ИСХОДНЫЙ ТЕКСТ:
# # #
Каждое утро на обходе я искренне пыталась убедить ее, что главное на сегодня – сбалансировать потребление и вывод жидкости, но бессмысленность моего жалкого плана не-лечения была для меня словно пощечина. Джей-Си впала в уныние и погрузилась в себя. Я тосковала по дням, когда она дразнила меня, но теперь она была в состоянии лишь выдавить бледную улыбку в знак теплой, почти что нежной признательности за мои жалкие попытки изображать беспечность, и это успешно пресекало их в зародыше. Я слушала сердце и легкие, пальпировала живот, и меня мутило от собственной напускной бодрости. Молодые тела плохо приспособлены к тому, чтобы умирать. Их с трудом покоряет даже самая злокачественная болезнь – два шага в сторону рака, один обратно в сторону жизни: организм ни с того ни с сего устраивает зрелищные возвращения на сцену разных органов в случайном порядке, и это сбивает с толку. В один день легкие на рентгене выглядят четкими; в другой – резко падает креатинин, пневмония отступает, но при этом, например, отказывает печень. Джей-Си теряла вес и надежду, перестала есть, разучилась смеяться, бросила по утрам и вечерам прогуливаться по отделению. И вообще не покидала палату.
# # #
ДАННЫЕ:
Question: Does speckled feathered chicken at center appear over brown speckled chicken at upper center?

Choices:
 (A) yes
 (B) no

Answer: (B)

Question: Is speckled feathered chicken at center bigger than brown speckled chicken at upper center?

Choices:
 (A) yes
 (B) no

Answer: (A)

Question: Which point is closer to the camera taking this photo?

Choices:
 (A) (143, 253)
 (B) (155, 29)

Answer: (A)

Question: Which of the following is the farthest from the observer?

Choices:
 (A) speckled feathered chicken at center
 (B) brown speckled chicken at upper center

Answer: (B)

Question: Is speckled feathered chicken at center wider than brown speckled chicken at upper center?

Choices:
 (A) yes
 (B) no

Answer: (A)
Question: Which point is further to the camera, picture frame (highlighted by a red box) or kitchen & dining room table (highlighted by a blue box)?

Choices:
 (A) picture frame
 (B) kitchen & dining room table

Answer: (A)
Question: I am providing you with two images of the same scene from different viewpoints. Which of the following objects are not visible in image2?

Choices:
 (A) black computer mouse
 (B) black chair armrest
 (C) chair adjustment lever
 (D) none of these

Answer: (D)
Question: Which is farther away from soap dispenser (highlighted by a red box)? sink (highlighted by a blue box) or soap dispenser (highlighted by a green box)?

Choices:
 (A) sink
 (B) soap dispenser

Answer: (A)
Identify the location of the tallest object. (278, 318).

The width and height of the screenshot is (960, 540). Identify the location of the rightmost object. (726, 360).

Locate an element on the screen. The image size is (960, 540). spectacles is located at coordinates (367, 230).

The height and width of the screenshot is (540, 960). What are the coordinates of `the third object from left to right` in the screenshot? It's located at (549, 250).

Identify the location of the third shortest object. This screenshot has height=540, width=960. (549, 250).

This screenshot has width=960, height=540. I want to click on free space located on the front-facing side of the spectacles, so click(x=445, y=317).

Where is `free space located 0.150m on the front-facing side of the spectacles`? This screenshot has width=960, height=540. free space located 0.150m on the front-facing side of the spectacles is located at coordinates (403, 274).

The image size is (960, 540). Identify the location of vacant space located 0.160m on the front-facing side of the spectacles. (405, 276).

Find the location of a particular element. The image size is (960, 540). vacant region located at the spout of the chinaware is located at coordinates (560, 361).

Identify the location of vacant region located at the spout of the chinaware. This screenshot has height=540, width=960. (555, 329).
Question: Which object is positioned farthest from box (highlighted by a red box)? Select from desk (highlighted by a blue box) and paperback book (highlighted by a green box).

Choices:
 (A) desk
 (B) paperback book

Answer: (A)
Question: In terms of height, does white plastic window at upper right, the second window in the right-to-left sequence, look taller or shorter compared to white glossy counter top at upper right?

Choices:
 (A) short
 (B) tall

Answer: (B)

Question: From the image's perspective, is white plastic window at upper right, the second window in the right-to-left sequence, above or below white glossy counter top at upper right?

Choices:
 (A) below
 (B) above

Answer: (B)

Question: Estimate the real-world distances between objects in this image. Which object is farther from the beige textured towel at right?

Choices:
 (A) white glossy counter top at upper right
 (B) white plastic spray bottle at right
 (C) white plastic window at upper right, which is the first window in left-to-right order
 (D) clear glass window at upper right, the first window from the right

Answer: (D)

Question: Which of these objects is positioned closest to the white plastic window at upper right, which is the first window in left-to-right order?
# # #
ЗАДАНИЕ: Пожалуйста, допишите текст о пациентке Джей-Си, начав сразу после его последнего предложения.

ПОЛЕ ОТВЕТА:
И тут в ней словно распрямилась какая-то пружина. Неожиданная ярость гальванизировала изможденное, исхудалое тело, наполнила ее новообретенной осязаемой энергией. Джей-Си потребовала ручку и бумагу и начала писать. Бешено. Ни следа усталости и вялости, ни следа сонного оцепенения: интеллектуальный пыл словно бы приостановил на время процессы внутреннего распада. Джей-Си была как одержимая. Исписывала огромные толстые блокноты, у нее кончались чернила, и она требовала еще бумаги и новую ручку в любое время дня и ночи. Не так уж много дней было у нее впереди, и она не собиралась впустую потратить ни одного. Тело разваливалось, а мысли только выстраивались. За свой долгий профессиональный путь, посвященный уходу за бесчисленным множеством неизлечимо больных пациентов, я столько раз наблюдала подобный спорадический всплеск сил на пороге смерти, что не сомневаюсь в его реальности; разруха в теле, которое постепенно отправляли на свалку, была особенно ясно видна в ослепительном свете этого финального очищения. Как такое может быть, откуда у Джей-Си появилось столько сил в истощенных руках, сплошные пястные и запястные косточки, чтобы удерживать ручку и водить ею по бумаге часами напролет, как ей удалось собрать угасающие душевные ресурсы, откуда в пораженном глубокой гипоксией мозге взялось столько мыслей, что их хватило на сотни страниц, – все это остается для меня загадкой.
Джей-Си не спешила разглашать, что пишет. Я боялась спросить. Но однажды вечером, когда мы остались одни, все-таки спросила.
– Сядьте, – велела она.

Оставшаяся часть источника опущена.